Gerlt and his longtime collaborator and colleague, Patricia Babbitt at the University of California, San Francisco (UCSF), have spearheaded a way to more efficiently determine an unknown, or uncharacterized, protein's function. Their approach uses computational methods to narrow the range of possible substrates for the enzyme. Gerlt says this project is a potentially powerful way to more fully exploit the sequence data that have not yet been deciphered and to learn more about metabolic pathways, so crucial to all organisms.
This approach focuses on identifying an enzyme's substrate. Typically, if an enzyme's substrate is unknown, investigators could try countless different substrates, in essentially a trial-and-error method.
"That approach, however, is not efficient," said Gerlt. "We'd like to predict the substrate, or restrict the number of possible substrates, so that instead of assaying every compound from the Sigma catalog we could try, say, 20 compounds."
For the EFI Glue grant, Gerlt and Babbitt have assembled a team of researchers from several disciplines who can determine the structure of an unknown enzyme and then, computationally, determine a "hit list" of possible substrates, numbering in the tens, rather than the thousands. The "hit list" will be evaluated by experimentalists, and the substrate will be identified. In addition, members of this team will knock out the gene encoding the enzyme to determine its biological function, as well as its role in a metabolic pathway.
Babbitt will lead a bioinformatics team that will manage and analyze the sequence data and help identify like "target" sequences of interest. Computational biologists, including Matthew Jacobson, Andrej Sali, and Brian Shoichet at UCSF, will use computers for "in silico" docking of possible substrates with the "target" and develop a "hit list" of possible substrates. A high-throughput protein production and structure determination group lead by Steven Almo at Albert Einstein College of Medicine will purify the "targets" and determine their structures by X ray crystallography. Wladek Minor at the University of Virginia will oversee a laboratory information management system to facilitate data exchange both within the EFI as well as with the scientific community.
The EFI team also includes experimentalists, like Gerlt, who have expertise in different enzyme families, to test the functional predictions. A team at Texas A & M led by Frank Raushel specializes in the amidohydrolase superfamily; the University of Utah group led by C. Dale Poulter specializes in the isoprenoid synthase superfamily; Richard Armstrong at Vanderbilt University School of Medicine is an expert in the glutathione transferase superfamily; and a team of scientists led by Karen Allen and Debra Dunaway-Mariano at Boston University and the University of New Mexico, respectively, specializes in the haloalkanoic acid dehalogenase superfamily.
The EFI also will have a microbiology group led by John Cronan, a professor in the Department of Microbiology at the University of Illinois, that will knock out the gene encoding a "target" to further help determine its metabolic function. U. of I. Chemistry Professor Jonathan Sweedler will determine how the knocked out gene alters the metabolism of the organism.

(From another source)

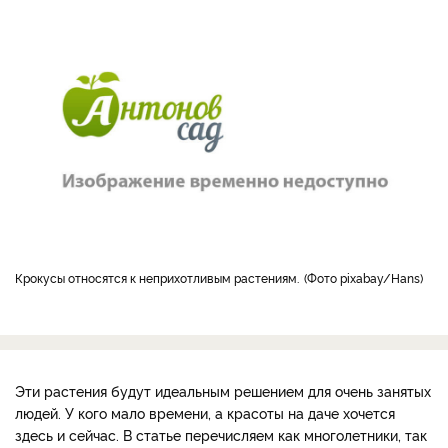
Крокусы относятся к неприхотливым растениям.
Фото pixabay/Hans
Эти растения будут идеальным решением для очень занятых
людей. У кого мало времени, а красоты на даче хочется
здесь и сейчас. В статье перечисляем как многолетники, так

The first Glue grant was awarded in 2000. The EFI and an additional new Glue grant join only four that are currently supported by NIGMS. "This program gathers together an outstanding group of researchers who will use their expertise in enzymology, structural biology, computational modeling and bioinformatics to develop an approach to associate enzymatic functions with genes in thousands of organisms," said Warren Jones, Ph.D., who oversees the program at the NIH's National Institute of General Medical Sciences. "The effort will add considerable value to genome sequencing data by finding the functions of genes with unknown roles, advancing our understanding of life-sustaining biochemical processes and possibly suggesting important new targets for human therapeutics."